The wrangling with Kennedy points to the fact that testing, especially of databases, is a touchy subject.

"If someone comes out with better [transaction] numbers than yours, you live and die by that," says Tom Henderson, principal researcher for Extreme Labs.

He says there is spin control exerted by vendors regarding benchmark tests - not so much over the results, but rather over what gets tested.

"It makes the vendors' lives easier, they don't have to be on the defensive all the time," Henderson says.

John Bass, technical director for Centennial Networking Labs at North Carolina State University in Raleigh, says testing is a real game.

"I always let Microsoft know what I am doing and work with them, but I never divulge my results until they are published," Bass says. "If you say too much, the game goes in their favor.
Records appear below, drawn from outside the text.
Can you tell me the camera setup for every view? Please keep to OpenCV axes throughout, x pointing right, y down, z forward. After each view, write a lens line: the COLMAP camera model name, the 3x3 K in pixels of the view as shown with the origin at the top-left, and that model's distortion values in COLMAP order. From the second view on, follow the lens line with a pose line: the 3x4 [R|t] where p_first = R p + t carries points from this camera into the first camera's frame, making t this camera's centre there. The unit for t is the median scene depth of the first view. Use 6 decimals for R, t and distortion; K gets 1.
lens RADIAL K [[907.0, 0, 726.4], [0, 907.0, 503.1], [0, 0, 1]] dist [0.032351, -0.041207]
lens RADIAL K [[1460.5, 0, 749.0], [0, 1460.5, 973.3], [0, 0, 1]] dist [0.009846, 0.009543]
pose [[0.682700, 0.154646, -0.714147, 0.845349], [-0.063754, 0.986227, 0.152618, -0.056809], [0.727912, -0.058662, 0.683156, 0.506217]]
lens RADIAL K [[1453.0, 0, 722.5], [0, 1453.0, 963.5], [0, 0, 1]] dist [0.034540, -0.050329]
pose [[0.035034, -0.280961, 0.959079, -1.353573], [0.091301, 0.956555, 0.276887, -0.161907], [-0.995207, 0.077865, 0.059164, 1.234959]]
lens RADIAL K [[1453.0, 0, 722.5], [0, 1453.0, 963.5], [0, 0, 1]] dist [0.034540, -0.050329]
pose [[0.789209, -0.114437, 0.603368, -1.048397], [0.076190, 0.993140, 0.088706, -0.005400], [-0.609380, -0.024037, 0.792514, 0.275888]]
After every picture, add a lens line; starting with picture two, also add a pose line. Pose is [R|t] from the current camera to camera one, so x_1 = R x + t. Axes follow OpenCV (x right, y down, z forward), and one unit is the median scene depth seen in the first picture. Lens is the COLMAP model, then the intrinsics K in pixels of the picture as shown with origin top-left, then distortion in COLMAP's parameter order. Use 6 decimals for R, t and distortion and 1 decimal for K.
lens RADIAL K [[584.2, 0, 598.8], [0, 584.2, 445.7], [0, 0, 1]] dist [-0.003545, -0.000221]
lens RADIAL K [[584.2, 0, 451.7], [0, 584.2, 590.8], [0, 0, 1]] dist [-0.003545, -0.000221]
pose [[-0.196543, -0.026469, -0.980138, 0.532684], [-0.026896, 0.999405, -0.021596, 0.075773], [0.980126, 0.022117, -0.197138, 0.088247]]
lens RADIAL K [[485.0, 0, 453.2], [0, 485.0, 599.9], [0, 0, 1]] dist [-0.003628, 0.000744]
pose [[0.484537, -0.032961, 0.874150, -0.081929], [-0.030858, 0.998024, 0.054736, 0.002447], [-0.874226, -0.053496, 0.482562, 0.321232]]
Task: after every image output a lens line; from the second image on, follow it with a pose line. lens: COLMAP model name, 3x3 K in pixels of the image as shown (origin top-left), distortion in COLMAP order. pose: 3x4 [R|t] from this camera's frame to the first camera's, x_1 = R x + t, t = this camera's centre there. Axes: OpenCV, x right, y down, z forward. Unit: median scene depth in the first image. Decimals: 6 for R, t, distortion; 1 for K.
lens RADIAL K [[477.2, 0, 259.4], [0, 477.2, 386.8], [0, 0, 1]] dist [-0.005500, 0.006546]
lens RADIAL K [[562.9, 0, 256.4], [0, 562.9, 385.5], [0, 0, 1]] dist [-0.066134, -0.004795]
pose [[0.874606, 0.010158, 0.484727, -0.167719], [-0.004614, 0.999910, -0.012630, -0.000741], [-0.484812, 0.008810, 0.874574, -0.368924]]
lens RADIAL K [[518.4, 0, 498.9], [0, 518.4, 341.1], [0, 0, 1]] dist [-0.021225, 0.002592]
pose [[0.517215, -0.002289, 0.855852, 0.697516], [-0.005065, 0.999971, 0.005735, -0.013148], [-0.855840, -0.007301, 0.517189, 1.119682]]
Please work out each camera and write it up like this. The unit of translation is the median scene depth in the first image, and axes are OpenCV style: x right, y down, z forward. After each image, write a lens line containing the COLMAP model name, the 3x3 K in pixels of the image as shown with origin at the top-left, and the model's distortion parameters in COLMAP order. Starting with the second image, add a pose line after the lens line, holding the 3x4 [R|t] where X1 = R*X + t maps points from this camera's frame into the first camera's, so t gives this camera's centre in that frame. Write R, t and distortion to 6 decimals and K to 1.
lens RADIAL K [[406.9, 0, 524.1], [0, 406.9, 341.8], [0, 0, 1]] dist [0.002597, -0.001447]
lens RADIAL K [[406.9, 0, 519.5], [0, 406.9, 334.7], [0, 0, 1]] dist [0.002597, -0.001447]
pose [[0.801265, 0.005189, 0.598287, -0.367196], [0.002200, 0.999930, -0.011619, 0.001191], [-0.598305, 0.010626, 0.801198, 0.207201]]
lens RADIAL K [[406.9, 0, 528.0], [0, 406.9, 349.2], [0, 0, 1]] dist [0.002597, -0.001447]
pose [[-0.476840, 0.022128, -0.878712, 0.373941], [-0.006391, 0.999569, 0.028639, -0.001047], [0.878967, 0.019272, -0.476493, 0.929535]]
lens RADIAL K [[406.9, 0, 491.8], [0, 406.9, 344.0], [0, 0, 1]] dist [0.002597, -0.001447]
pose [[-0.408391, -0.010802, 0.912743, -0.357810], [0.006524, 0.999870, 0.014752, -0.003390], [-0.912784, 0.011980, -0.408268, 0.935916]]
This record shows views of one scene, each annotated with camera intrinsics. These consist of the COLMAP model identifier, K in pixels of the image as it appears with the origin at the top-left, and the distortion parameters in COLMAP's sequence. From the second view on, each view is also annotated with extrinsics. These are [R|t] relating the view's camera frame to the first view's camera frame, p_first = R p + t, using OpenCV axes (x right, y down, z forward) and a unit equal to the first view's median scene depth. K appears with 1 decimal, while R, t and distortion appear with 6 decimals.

Microsoft is a master of muddying the waters so it doesn't look like they are playing the licensing agreement game."

The game has found its way into legal arenas, where the debate centers on the merits of the benchmark restriction.

"The benchmarking ban is very controversial," says Cem Kaner, a professor of computer science at the Florida Institute of Technology and a lawyer.

"Commercial customers have the same right to information and comparative data as any consumer," Kaner says. "It's an attack on the free-market economy to block the press from revealing that second-rate products are second-rate."

Ray Nimmer, author of the controversial Uniform Computer Information Transactions Act (UCITA), says contract law on the benchmark issue is not changed by the proposed UCITA law.

Instead, he says, UCITA will offer protection against contractual abuses.

However, the issue raised by UCITA critics is that consumers or software testers such as Kennedy would face daunting costs to mount a legal challenge, and that will chill any desire to fight the benchmark restriction. There has never been a single court case on the benchmark issue, according to Kaner.

And Kennedy has no plans to bring the first such case to court.

The upshot for enterprise network executives is that they will never be able to evaluate if his tests reveal insights into Win 2000 performance or insights into Kennedy's method for testing products.